Prescription-Strength Steroid Creams Sold Without Prescription

By Carolyn Crist

(Reuters Health) - Although the U.S. requires prescriptions for topical steroids with more than a 0.5% concentration, much stronger and potentially harmful steroid creams are not hard to find without a prescription, doctors report.

The products are easily available on websites such as and and in local stores catering to immigrants and expats from other countries, the study authors write in a letter to JAMA Dermatology, published online November 1.

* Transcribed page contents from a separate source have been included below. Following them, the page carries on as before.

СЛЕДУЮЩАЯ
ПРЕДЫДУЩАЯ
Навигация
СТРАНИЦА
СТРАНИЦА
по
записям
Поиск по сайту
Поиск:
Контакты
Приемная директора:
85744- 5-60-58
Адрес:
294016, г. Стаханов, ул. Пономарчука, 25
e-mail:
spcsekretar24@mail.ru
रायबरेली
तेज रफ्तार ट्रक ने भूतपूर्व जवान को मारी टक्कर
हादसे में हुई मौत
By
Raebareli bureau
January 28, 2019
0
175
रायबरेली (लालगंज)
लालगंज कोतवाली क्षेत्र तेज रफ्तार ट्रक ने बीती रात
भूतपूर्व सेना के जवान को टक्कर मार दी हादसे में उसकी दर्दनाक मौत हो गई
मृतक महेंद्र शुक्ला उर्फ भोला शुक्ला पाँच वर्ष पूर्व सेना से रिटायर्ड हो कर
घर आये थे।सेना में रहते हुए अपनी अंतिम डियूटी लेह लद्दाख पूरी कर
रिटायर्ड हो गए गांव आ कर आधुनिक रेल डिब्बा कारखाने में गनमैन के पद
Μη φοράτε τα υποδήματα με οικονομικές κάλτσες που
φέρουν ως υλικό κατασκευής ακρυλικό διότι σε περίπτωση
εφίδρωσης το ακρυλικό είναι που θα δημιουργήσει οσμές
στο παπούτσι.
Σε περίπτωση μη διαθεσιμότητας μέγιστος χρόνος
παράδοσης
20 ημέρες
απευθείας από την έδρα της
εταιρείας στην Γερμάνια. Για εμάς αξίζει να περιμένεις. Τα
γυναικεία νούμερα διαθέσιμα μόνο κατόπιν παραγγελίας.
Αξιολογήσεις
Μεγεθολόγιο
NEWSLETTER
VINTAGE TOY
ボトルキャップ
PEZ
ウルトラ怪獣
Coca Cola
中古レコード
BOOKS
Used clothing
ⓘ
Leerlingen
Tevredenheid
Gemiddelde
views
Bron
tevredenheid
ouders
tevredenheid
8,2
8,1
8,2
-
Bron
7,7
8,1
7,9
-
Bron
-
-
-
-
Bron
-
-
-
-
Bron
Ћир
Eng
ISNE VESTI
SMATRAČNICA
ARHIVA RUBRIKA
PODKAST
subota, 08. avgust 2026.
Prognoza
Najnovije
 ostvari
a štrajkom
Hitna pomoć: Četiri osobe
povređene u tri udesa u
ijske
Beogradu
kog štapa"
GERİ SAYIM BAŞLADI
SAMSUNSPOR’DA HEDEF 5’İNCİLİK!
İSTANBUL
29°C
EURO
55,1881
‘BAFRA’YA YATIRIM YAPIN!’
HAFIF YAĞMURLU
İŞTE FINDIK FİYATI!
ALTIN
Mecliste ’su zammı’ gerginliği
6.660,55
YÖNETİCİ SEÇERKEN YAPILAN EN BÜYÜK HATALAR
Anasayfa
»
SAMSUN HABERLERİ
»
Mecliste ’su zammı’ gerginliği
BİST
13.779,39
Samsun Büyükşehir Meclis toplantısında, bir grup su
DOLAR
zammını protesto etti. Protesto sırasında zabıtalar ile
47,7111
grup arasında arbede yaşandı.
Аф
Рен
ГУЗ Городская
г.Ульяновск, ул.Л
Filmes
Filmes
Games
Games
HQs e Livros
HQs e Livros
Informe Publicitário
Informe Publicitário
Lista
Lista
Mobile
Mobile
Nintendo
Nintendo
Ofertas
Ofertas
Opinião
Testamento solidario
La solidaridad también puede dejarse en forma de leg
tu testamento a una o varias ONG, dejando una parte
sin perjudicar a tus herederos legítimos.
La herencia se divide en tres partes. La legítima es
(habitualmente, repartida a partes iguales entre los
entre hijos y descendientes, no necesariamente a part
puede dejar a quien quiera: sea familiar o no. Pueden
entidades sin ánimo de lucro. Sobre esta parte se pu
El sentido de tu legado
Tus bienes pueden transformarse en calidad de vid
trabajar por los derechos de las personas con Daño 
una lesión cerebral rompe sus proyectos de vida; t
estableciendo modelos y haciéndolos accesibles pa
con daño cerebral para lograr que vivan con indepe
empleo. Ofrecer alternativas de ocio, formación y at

“We were alarmed when we realized how easily accessible these products were online and that there was no indication there could be serious repercussions,” said a coauthor of the letter, Dr. Cynthia DeKlotz of Georgetown University School of Medicine in Washington, DC.

“Patients need to know that any over-the-counter product - such as herbals, pills, vitamins, creams and supplements - could be harmful,” she told Reuters Health in a phone interview. “Use them with caution and take time to discuss them with your healthcare providers.”

DeKlotz and her colleagues write about their experience with a patient who had recurrent atopic dermatitis that was aggravated by a bacterial infection.

The doctors suggested treatment with a 0.1% triamcinolone cream, which didn’t have much effect, so the patient decided on her own to switch to a triple combination cream called Funbact-A. She bought the cream from a local store that carried products from African countries, and it contained prescription-strength betamethasone, a class 3 topical steroid, according to DeKlotz.

“Her family was from an African country, and she said it was a product they used at home and could get at local stores in the DC area,” DeKlotz said. “We realized this could be a cultural norm and there weren’t concerns about serious side effects.”